Non siamo chiamati solo a “funzionare”, ma ad “esistere”. La lettura di Benasayag

Torna la rubrica quindicinale di consigli di lettura dalla Biblioteca diocesana del Seminario Giovanni XXIII. Questa settimana proponiamo una recensione di “Funzionare o esistere?” di Miguel Benasayag (Vita e Pensiero).

Nel saggio proposto, Benasayag analizza la tendenza delle nostre società cosiddette “post-moderne” a ridurre le dimensioni del pensiero, delle emozioni e delle relazioni a meri processi di funzionamento. Interessante, inoltre, è la prospettiva utilizzata dall’autore: quella di filosofo psicanalista, militante nella guerriglia guevarista durante gli anni della dittatura argentina, torturato e incarcerato più volte. Il suo attivismo politico e intellettuale affiora dalle pagine del testo, insieme all’invito ad agire e pensare nella complessità in modo pieno e con coraggio, in ogni situazione. Un appello importante, considerato il clima di paura e incertezza che caratterizza il mondo contemporaneo.

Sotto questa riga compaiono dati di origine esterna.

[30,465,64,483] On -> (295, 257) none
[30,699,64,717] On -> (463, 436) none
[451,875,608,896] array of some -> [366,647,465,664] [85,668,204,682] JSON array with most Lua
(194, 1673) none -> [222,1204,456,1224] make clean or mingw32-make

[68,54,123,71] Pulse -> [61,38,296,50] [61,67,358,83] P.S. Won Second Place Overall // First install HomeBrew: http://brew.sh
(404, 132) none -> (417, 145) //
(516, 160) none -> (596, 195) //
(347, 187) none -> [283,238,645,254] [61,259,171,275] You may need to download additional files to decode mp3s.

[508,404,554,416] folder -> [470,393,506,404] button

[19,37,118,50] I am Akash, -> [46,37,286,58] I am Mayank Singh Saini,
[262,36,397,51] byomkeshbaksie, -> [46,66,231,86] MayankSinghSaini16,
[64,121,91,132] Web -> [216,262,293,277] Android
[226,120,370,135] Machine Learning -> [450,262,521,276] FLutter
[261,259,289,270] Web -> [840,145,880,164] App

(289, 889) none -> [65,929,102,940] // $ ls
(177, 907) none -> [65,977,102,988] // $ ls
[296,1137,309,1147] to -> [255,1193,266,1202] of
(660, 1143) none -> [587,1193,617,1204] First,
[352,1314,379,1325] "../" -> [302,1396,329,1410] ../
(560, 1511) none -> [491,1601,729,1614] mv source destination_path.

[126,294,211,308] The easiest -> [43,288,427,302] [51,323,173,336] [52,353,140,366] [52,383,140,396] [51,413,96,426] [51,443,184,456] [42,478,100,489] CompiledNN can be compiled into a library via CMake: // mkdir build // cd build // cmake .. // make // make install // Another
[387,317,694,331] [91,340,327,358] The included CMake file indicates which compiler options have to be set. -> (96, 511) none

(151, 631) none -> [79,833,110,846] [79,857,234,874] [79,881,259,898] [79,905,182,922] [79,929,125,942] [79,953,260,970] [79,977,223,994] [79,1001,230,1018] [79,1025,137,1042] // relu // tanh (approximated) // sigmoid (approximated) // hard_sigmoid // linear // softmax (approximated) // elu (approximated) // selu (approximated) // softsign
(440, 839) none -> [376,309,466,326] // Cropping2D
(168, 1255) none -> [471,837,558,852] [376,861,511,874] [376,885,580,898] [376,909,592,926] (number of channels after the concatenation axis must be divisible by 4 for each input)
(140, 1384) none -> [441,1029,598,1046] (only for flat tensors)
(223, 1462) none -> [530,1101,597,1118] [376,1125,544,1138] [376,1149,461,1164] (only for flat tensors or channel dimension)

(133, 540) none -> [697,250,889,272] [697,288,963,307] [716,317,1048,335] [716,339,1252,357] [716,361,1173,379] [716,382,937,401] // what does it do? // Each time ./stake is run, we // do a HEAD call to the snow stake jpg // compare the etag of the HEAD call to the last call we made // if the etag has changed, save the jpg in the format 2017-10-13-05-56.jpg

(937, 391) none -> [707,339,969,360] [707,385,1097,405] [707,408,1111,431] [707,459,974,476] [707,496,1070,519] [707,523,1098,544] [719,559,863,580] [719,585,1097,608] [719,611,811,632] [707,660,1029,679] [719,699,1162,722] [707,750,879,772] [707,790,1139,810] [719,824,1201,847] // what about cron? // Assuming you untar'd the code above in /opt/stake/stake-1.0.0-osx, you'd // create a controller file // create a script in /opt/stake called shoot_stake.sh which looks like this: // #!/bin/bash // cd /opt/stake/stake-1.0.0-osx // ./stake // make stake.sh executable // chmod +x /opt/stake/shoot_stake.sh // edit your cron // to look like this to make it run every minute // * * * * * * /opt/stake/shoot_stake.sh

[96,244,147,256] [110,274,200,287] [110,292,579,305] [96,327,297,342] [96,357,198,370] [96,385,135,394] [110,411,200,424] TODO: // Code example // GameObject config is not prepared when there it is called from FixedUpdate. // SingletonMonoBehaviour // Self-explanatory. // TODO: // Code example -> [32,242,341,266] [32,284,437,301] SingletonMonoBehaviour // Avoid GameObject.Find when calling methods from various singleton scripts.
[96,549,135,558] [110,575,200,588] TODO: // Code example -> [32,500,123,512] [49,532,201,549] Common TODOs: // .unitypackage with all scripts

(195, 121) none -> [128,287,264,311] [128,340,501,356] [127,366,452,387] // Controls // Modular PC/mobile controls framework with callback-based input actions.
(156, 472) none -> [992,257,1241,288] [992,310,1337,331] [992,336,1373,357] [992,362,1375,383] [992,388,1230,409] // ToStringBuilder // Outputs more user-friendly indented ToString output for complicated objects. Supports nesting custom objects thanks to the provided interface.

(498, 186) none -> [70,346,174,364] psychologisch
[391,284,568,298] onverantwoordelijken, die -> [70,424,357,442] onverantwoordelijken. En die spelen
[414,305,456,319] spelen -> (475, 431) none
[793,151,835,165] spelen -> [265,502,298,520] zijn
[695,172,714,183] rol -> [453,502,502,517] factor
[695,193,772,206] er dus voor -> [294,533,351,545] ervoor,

Fallimento della modernità, ossessione per il consumo, rimozione del negativo, paura dell’ignoto e avvento del post-organico, sono solo alcune delle questioni sollevate dall’autore. Nella nostra società non ci sarebbe più spazio né per gli anziani, considerati ormai semplicemente dei vecchi, né per la malattia o la morte, difetti tecnici che ostacolano la “potenza d’agire”. Al contrario, noi tutti, specialmente i giovani, saremmo chiamati a diventare imprenditori di noi stessi: autonomi, felici, dinamici, performativi e consumatori. Il mondo sembrerebbe così diviso in vincitori e perdenti all’interno di una “ipermodernità vorace” cieca di fronte a qualunque forma di ricchezza che non sia quantificabile e misurabile. Dinanzi a questo preoccupante scenario in cui gli individui si trasformano in “profili”, cessano di esistere e si preoccupano unicamente delle loro performances funzionanti, l’autore propone un’etica situazionale in cui il funzionare non si opponga in modo dicotomico all’esistere. La sfida è, infatti, quella di agire nella complessità senza soffocare i nostri disfunzionamenti e questo testo, sostiene l’autore, vuole essere un contributo a tale agire. Ai lettori dunque, l’invito a non sentirsi inadatti o perdenti di fronte alle sfide della complessità ma, al contrario, ad avere il coraggio di “entrare in amicizia con la nostra fragilità”.